Cholesterol is an essential component in mammalian cell membranes, helping to fine-tune their biophysical properties. Moreover, it is the precursor to oxysterols, vitamin D, bile acids, and hormones such as testosterone, progesterone, and estrogen. Sterols are sensed by numerous classes of receptors and synthesized by a multitude of tightly regulated enzymes. Severe disease results when dysregulation causes sterol accumulation or depletion. Our lab uses a combination of structural biology, pharmacology, biochemistry, cell biology, and computational methods to decipher the molecular mechanisms underlying sterol synthesis, recognition, and signaling.
We are specifically interested in how two structurally distinct novel protein families, EXPERA (EXPanded EBP superfamily) and PAQR (progestin and adipoQ receptors), sense and respond to sterols
EXPERA is a five-member family of membrane proteins. The hallmark of the EXPERA family is a four-helix bundle transmembrane (TM) domain. The physiological role of most EXPERA proteins is incompletely understood, but is clearly rooted in sterol recognition as all family members are predicted to adopt a similar fold with binding pocket residues that are conserved across the family.

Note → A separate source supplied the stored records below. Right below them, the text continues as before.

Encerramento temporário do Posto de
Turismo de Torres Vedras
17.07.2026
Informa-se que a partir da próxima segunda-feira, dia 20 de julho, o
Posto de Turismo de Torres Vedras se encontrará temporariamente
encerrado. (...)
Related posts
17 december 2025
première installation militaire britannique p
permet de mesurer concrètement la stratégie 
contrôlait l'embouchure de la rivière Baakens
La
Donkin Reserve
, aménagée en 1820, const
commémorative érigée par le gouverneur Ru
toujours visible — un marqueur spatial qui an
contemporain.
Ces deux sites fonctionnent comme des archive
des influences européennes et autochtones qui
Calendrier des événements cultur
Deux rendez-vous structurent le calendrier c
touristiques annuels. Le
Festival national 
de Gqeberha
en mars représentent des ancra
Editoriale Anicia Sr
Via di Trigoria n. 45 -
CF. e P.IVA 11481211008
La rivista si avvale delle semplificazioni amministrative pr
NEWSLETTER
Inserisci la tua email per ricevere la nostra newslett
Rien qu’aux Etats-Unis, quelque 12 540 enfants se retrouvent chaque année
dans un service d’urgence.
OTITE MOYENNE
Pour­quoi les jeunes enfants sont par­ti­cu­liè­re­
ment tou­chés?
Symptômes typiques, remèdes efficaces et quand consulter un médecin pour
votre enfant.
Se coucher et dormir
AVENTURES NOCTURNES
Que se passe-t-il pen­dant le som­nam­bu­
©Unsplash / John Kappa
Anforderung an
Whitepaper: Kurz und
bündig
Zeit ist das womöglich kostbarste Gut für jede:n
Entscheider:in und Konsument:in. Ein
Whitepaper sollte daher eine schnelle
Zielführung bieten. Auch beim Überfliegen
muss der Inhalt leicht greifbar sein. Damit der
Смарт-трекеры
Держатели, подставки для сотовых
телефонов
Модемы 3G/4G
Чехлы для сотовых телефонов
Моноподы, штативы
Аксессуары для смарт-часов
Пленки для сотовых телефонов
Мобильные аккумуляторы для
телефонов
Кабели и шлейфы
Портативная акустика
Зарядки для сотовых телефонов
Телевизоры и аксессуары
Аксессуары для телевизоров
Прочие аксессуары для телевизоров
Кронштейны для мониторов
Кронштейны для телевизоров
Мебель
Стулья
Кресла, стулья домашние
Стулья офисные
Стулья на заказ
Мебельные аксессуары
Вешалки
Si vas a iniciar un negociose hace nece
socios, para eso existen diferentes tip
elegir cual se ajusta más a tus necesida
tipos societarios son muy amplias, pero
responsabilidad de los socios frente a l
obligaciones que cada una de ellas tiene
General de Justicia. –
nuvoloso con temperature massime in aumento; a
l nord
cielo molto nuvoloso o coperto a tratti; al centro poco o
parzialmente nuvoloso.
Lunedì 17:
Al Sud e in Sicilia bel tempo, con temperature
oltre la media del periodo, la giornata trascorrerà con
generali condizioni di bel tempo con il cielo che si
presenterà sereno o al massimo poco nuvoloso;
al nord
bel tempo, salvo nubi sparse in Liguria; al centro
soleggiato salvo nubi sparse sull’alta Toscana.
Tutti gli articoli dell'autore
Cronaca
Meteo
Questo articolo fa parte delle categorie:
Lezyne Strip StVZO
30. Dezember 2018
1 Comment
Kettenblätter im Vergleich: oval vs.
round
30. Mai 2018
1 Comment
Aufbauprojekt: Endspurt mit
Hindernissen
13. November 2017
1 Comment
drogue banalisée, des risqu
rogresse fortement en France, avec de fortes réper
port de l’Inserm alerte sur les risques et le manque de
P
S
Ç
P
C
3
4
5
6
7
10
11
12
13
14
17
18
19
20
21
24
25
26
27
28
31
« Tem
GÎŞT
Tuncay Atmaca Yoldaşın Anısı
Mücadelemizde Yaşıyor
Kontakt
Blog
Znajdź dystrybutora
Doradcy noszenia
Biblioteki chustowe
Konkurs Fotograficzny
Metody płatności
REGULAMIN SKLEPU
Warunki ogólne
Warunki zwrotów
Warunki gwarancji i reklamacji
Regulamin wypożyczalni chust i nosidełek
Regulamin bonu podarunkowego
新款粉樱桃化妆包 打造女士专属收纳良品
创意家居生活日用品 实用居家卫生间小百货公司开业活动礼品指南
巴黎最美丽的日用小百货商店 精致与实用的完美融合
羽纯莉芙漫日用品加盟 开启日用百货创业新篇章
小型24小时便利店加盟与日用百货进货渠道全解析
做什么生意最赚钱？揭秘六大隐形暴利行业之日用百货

The σ2 receptor belongs to the EXPERA family and is involved in cholesterol homeostasis, regulation of Niemann-Pick C1 (NPC1), LDL internalization, cancer, schizophrenia, and other conditions.
The other well-studied member of the EXPERA family is TM6SF2. The cellular function of TM6SF2 is unknown, however a loss of function mutation (E176K) causes carriers to be susceptible to nonalcoholic fatty liver disease (NAFLD), the most common form of liver disease, caused by an aberrant accumulation of fat in the liver.
Progesterone is a steroid hormone essential for ovulation and initiation of pregnancy. The classical physiological responses to progesterone are mediated by nuclear receptors that act as transcription factors. Some physiological responses, including oocyte maturation and acrosome reaction, utilize a parallel signaling pathway that initiates by progesterone binding to membrane receptors. This rapid nongenomic pathway is mediated by a subclass of the Progestin AdipoQ Receptor (PAQR) family of integral membrane proteins. These PAQRs localize to the plasma membrane, the ER, and the lysosome and are expressed in both reproductive and nonreproductive tissues, indicating a functional role in a wide variety of tissues. How these proteins selectively recognize progesterone and signal is unclear.